:: Material to process ::
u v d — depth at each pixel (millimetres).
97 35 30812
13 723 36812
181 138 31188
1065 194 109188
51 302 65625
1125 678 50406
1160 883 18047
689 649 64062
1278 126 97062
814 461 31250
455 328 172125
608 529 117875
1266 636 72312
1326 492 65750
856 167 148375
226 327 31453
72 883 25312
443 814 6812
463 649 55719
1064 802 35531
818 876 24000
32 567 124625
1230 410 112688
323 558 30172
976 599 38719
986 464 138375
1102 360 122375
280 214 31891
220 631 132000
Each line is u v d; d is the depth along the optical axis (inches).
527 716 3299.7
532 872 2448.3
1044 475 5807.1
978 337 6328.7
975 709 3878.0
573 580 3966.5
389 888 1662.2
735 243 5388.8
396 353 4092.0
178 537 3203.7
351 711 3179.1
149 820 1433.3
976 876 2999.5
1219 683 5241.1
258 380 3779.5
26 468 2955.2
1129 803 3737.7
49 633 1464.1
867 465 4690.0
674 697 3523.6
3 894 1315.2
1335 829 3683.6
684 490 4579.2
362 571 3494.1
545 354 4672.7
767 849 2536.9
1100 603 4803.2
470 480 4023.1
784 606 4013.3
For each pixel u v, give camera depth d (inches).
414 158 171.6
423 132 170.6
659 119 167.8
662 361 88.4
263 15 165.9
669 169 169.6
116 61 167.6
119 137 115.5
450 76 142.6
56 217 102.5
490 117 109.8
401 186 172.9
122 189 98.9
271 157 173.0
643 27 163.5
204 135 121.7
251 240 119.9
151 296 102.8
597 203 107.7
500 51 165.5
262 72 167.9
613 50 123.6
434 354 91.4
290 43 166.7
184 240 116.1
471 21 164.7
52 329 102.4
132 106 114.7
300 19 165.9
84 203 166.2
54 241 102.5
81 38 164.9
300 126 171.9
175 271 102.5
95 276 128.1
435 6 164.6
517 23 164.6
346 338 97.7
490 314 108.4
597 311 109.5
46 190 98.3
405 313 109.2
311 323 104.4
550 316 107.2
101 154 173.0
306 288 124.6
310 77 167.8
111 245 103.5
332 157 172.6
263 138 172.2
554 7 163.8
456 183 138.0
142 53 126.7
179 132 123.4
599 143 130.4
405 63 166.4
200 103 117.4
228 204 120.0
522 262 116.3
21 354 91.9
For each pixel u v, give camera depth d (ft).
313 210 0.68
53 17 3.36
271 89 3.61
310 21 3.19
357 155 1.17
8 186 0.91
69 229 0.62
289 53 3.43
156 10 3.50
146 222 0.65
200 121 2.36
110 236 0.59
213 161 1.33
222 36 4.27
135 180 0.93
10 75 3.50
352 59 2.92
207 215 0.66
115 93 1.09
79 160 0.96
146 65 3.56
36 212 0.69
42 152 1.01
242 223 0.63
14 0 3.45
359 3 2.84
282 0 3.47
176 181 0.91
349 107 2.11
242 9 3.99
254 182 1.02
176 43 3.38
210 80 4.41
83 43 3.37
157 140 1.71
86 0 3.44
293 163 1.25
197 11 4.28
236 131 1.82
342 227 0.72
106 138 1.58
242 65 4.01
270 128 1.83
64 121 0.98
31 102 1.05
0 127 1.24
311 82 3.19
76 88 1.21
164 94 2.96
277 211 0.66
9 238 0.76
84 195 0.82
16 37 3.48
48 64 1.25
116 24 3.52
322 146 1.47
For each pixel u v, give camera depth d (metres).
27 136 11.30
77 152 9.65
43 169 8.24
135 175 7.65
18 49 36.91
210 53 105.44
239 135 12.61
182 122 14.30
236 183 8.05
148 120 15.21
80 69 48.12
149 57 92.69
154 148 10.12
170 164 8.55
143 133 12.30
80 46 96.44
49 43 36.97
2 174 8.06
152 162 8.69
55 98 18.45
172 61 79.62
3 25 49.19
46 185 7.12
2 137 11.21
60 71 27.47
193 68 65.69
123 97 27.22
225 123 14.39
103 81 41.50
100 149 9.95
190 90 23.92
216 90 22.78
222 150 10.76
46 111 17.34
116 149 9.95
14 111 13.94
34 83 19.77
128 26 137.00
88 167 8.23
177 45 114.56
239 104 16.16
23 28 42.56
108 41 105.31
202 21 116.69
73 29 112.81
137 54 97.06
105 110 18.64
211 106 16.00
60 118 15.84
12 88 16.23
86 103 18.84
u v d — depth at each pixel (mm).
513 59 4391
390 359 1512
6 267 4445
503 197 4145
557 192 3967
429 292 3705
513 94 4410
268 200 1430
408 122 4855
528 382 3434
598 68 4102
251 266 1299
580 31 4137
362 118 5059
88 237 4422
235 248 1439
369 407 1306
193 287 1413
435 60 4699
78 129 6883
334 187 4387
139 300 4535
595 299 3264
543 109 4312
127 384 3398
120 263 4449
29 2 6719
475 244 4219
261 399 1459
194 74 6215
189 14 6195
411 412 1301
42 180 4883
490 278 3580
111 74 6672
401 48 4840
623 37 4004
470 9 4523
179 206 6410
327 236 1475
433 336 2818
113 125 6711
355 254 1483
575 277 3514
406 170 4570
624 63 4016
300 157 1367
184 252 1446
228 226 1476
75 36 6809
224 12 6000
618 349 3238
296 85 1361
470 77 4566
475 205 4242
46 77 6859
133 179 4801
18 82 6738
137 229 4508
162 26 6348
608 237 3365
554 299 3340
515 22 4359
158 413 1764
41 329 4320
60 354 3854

:: Goal of the exercise ::
Send back exactly, with nothing added, the lines from the first line of the material above through the line holding "545 354 4672.7"; both ends are included.

:: Final answer ::
u v d — depth at each pixel (millimetres).
97 35 30812
13 723 36812
181 138 31188
1065 194 109188
51 302 65625
1125 678 50406
1160 883 18047
689 649 64062
1278 126 97062
814 461 31250
455 328 172125
608 529 117875
1266 636 72312
1326 492 65750
856 167 148375
226 327 31453
72 883 25312
443 814 6812
463 649 55719
1064 802 35531
818 876 24000
32 567 124625
1230 410 112688
323 558 30172
976 599 38719
986 464 138375
1102 360 122375
280 214 31891
220 631 132000
Each line is u v d; d is the depth along the optical axis (inches).
527 716 3299.7
532 872 2448.3
1044 475 5807.1
978 337 6328.7
975 709 3878.0
573 580 3966.5
389 888 1662.2
735 243 5388.8
396 353 4092.0
178 537 3203.7
351 711 3179.1
149 820 1433.3
976 876 2999.5
1219 683 5241.1
258 380 3779.5
26 468 2955.2
1129 803 3737.7
49 633 1464.1
867 465 4690.0
674 697 3523.6
3 894 1315.2
1335 829 3683.6
684 490 4579.2
362 571 3494.1
545 354 4672.7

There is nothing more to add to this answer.